🤖 AI Summary
Existing autoregressive video generation methods face bottlenecks in training convergence speed, high frame-rate modeling accuracy, and inference efficiency. This work proposes Next Forcing, a Multi-Chunk Prediction (MCP) framework that introduces multi-token prediction into video generation for the first time. By employing a lightweight auxiliary module to predict multiple future video chunks in parallel, Next Forcing constructs a causally chained structure with cross-temporal depth and fuses multi-layer features from the main model to enable multi-scale future prediction. The approach substantially improves training convergence, generation fidelity, and inference speed: it achieves a 93.1% performance gain over LingBot-VA after only 5k training steps at 50 fps, converging 2.3× faster; attains state-of-the-art results on RoboTwin (94.1/93.5%), with 2× faster inference; and significantly enhances physical consistency on PhyWorld, reducing the pretraining FVD by over 50%.
📝 Abstract
Autoregressive video generation has emerged as a powerful paradigm for World Action Models (WAMs). However, existing approaches suffer from slow training convergence and limited converged accuracy, particularly at high frame rates, as the training supervision is confined to the current chunk without explicit signals about future dynamics; they also suffer from slow inference due to iterative video denoising. In this paper, we present Next Forcing, a multi-chunk prediction (MCP) framework for causal world modeling that enables faster training, higher accuracy, and accelerated inference. Inspired by multi-token prediction in large language models, Next Forcing introduces an MCP training objective that augments the main model with lightweight auxiliary MCP modules to simultaneously denoise video chunks at multiple future temporal horizons (next$^1$, next$^2$, next$^3$ chunks). These MCP modules form a causal chain across prediction depths, where intermediate features fused from multiple layers of the main model are leveraged to predict future dynamics, allowing near-future predictions to inform farther-future ones and providing dense multi-scale temporal supervision back to the main model.

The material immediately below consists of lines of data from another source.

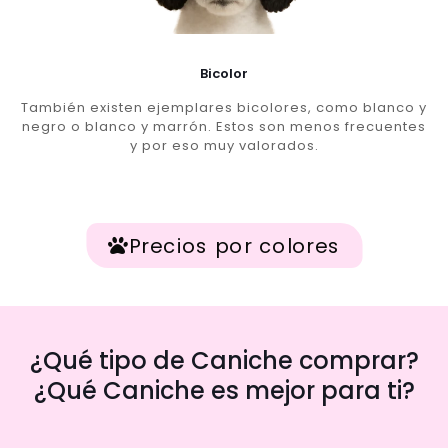
Bicolor
También existen ejemplares bicolores, como blanco y
negro o blanco y marrón. Estos son menos frecuentes
y por eso muy valorados.
Precios por colores
¿Qué tipo de Caniche comprar?
¿Qué Caniche es mejor para ti?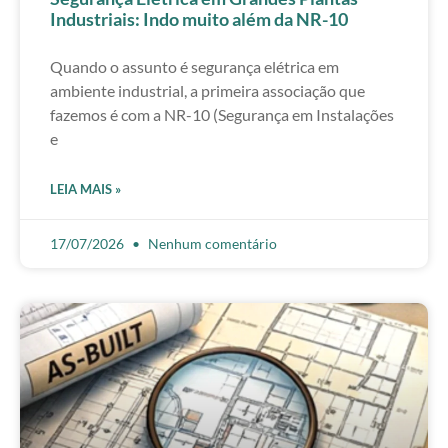
Industriais: Indo muito além da NR-10
Quando o assunto é segurança elétrica em
ambiente industrial, a primeira associação que
fazemos é com a NR-10 (Segurança em Instalações
e
LEIA MAIS »
17/07/2026
Nenhum comentário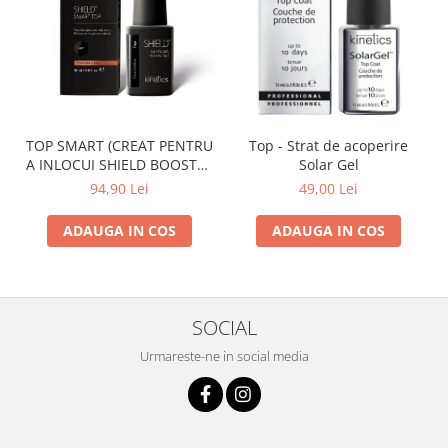
TOP SMART (CREAT PENTRU
Top - Strat de acoperire
A INLOCUI SHIELD BOOSTER
Solar Gel
TACK FREE TOP COAT)
94,90 Lei
49,00 Lei
ADAUGA IN COS
ADAUGA IN COS
SOCIAL
Urmareste-ne in social media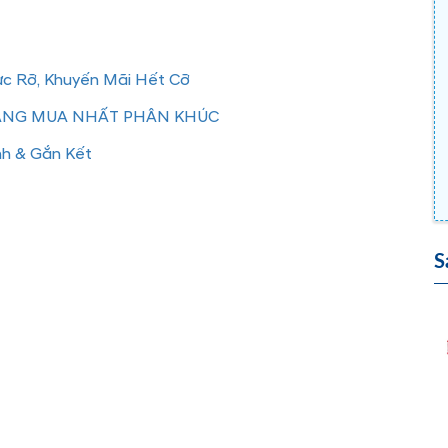
ực Rỡ, Khuyến Mãi Hết Cỡ
ĐÁNG MUA NHẤT PHÂN KHÚC
nh & Gắn Kết
S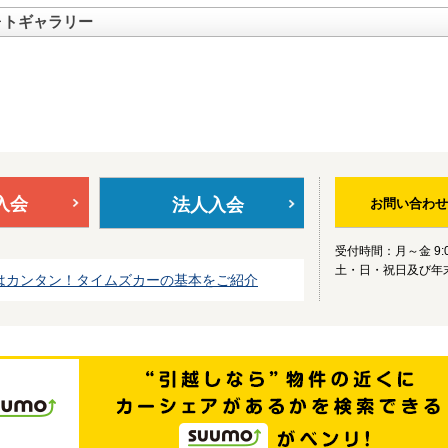
ォトギャラリー
入会
法人入会
お問い合わせ
受付時間：月～金 9:0
土・日・祝日及び年
はカンタン！タイムズカーの基本をご紹介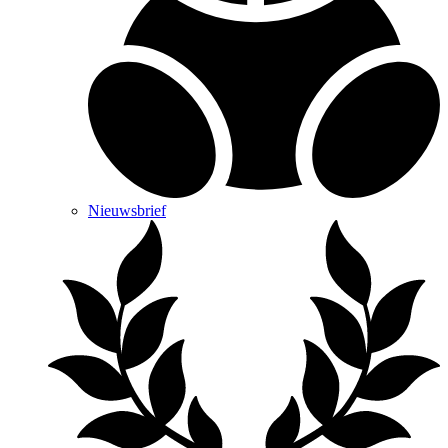
Nieuwsbrief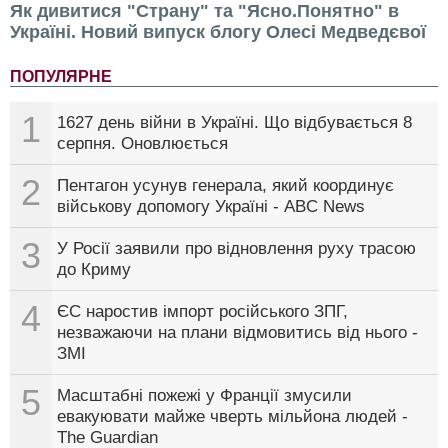
Як дивитися "Страну" та "Ясно.Понятно" в
Україні. Новий випуск блогу Олесі Медведєвої
ПОПУЛЯРНЕ
1
1627 день війни в Україні. Що відбувається 8
серпня. Оновлюється
2
Пентагон усунув генерала, який координує
військову допомогу Україні - ABC News
3
У Росії заявили про відновлення руху трасою
до Криму
4
ЄС наростив імпорт російського ЗПГ,
незважаючи на плани відмовитись від нього -
ЗМІ
5
Масштабні пожежі у Франції змусили
евакуювати майже чверть мільйона людей -
The Guardian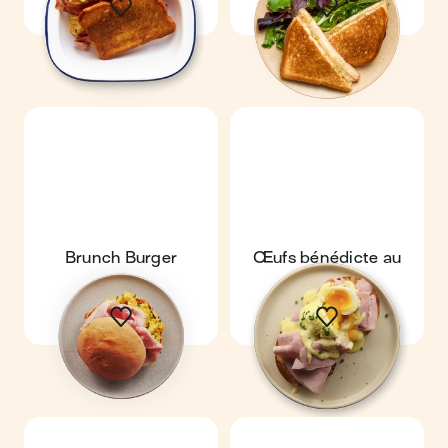
Brunch Burger
Œufs bénédicte au
jambon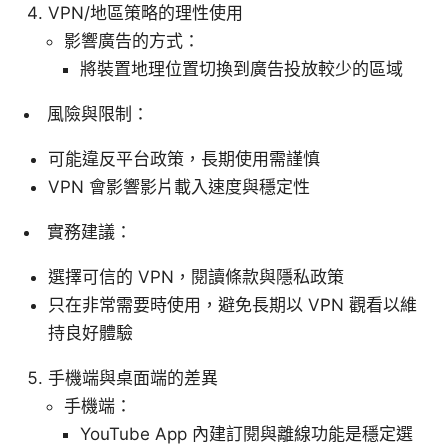
VPN/地區策略的理性使用
影響廣告的方式：
將裝置地理位置切換到廣告投放較少的區域
風險與限制：
可能違反平台政策，長期使用需謹慎
VPN 會影響影片載入速度與穩定性
實務建議：
選擇可信的 VPN，閱讀條款與隱私政策
只在非常需要時使用，避免長期以 VPN 觀看以維
持良好體驗
手機端與桌面端的差異
手機端：
YouTube App 內建訂閱與離線功能是穩定選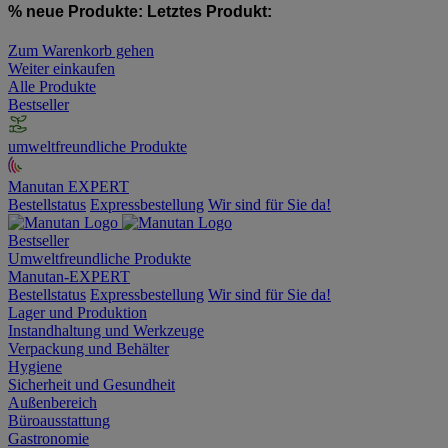
% neue Produkte:
Letztes Produkt:
Zum Warenkorb gehen
Weiter einkaufen
Alle Produkte
Bestseller
umweltfreundliche Produkte
Manutan EXPERT
Bestellstatus
Expressbestellung
Wir sind für Sie da!
Bestseller
Umweltfreundliche Produkte
Manutan-EXPERT
Bestellstatus
Expressbestellung
Wir sind für Sie da!
Lager und Produktion
Instandhaltung und Werkzeuge
Verpackung und Behälter
Hygiene
Sicherheit und Gesundheit
Außenbereich
Büroausstattung
Gastronomie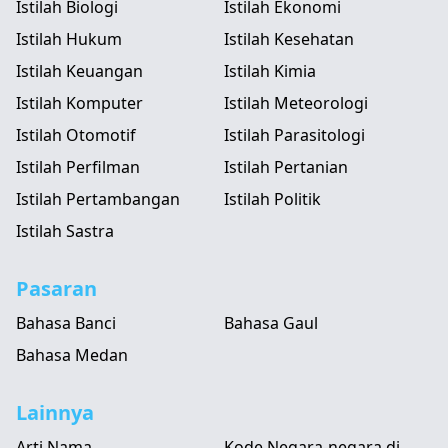
Istilah Biologi
Istilah Ekonomi
Istilah Hukum
Istilah Kesehatan
Istilah Keuangan
Istilah Kimia
Istilah Komputer
Istilah Meteorologi
Istilah Otomotif
Istilah Parasitologi
Istilah Perfilman
Istilah Pertanian
Istilah Pertambangan
Istilah Politik
Istilah Sastra
Pasaran
Bahasa Banci
Bahasa Gaul
Bahasa Medan
Lainnya
Arti Nama
Kode Negara-negara di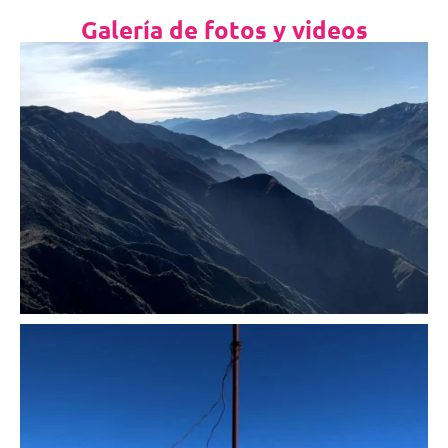
Galería de fotos y videos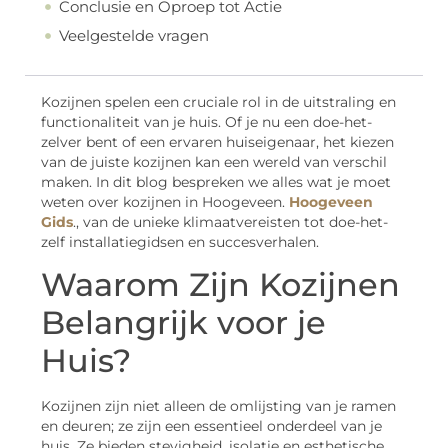
Conclusie en Oproep tot Actie
Veelgestelde vragen
Kozijnen spelen een cruciale rol in de uitstraling en
functionaliteit van je huis. Of je nu een doe-het-
zelver bent of een ervaren huiseigenaar, het kiezen
van de juiste kozijnen kan een wereld van verschil
maken. In dit blog bespreken we alles wat je moet
weten over kozijnen in Hoogeveen.
Hoogeveen
Gids
., van de unieke klimaatvereisten tot doe-het-
zelf installatiegidsen en succesverhalen.
Waarom Zijn Kozijnen
Belangrijk voor je
Huis?
Kozijnen zijn niet alleen de omlijsting van je ramen
en deuren; ze zijn een essentieel onderdeel van je
huis. Ze bieden stevigheid, isolatie en esthetische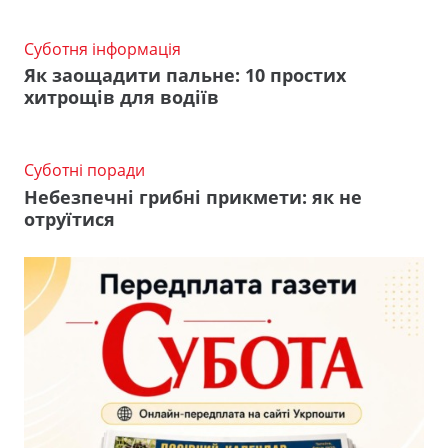
Суботня інформація
Як заощадити пальне: 10 простих
хитрощів для водіїв
Суботні поради
Небезпечні грибні прикмети: як не
отруїтися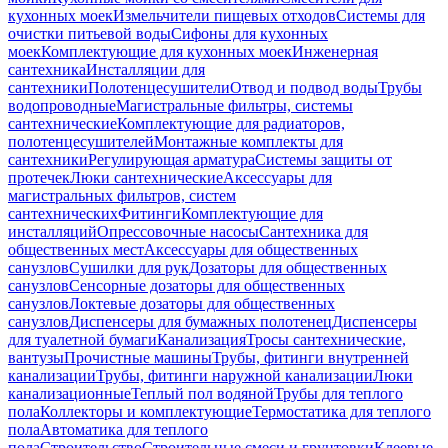
кухонных моек
Измельчители пищевых отходов
Системы для
очистки питьевой воды
Сифоны для кухонных
моек
Комплектующие для кухонных моек
Инженерная
сантехника
Инсталляции для
сантехники
Полотенцесушители
Отвод и подвод воды
Трубы
водопроводные
Магистральные фильтры, системы
сантехнические
Комплектующие для радиаторов,
полотенцесушителей
Монтажные комплекты для
сантехники
Регулирующая арматура
Системы защиты от
протечек
Люки сантехнические
Аксессуары для
магистральных фильтров, систем
сантехнических
Фитинги
Комплектующие для
инсталляций
Опрессовочные насосы
Сантехника для
общественных мест
Аксессуары для общественных
санузлов
Сушилки для рук
Дозаторы для общественных
санузлов
Сенсорные дозаторы для общественных
санузлов
Локтевые дозаторы для общественных
санузлов
Диспенсеры для бумажных полотенец
Диспенсеры
для туалетной бумаги
Канализация
Тросы сантехнические,
вантузы
Прочистные машины
Трубы, фитинги внутренней
канализации
Трубы, фитинги наружной канализации
Люки
канализационные
Теплый пол водяной
Трубы для теплого
пола
Коллекторы и комплектующие
Термостатика для теплого
пола
Автоматика для теплого
пола
Строительство
Строительные смеси и грунтовки
Клеевые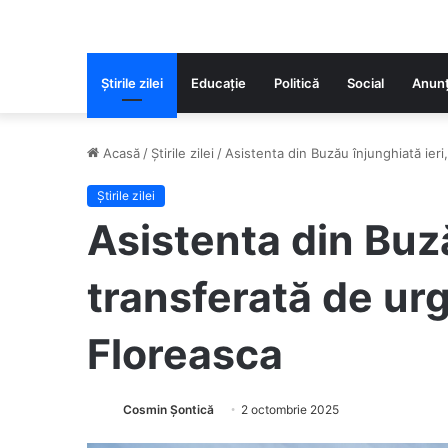
Știrile zilei
Educaţie
Politică
Social
Anunț
Acasă
/
Știrile zilei
/
Asistenta din Buzău înjunghiată ieri
Știrile zilei
Asistenta din Buză
transferată de urg
Floreasca
Cosmin Șontică
2 octombrie 2025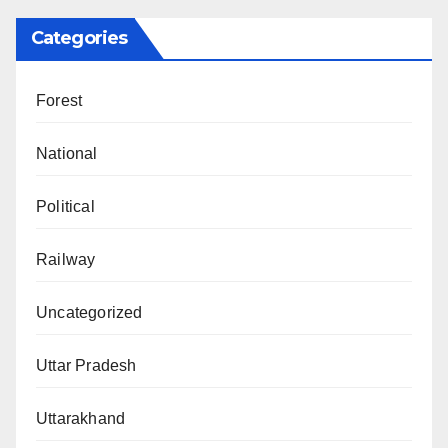
Categories
Forest
National
Political
Railway
Uncategorized
Uttar Pradesh
Uttarakhand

During training, the MCP modules significantly accelerate convergence and improve converged accuracy, especially at high frame rates: at 50 fps, Next Forcing achieves a 93.1% relative improvement over LingBot-VA at 5k training steps and 2.3x faster convergence, and establishes new state-of-the-art results on the RoboTwin benchmark (94.1/93.5% on Clean/Random). At inference, the MCP modules can be retained to predict the next video chunk in parallel with the current one, achieving 2x inference acceleration. Next Forcing also demonstrates significant improvements on PhyWorld, a benchmark evaluating adherence to physical laws in video generation, and over 50% FVD reduction on general video pretraining.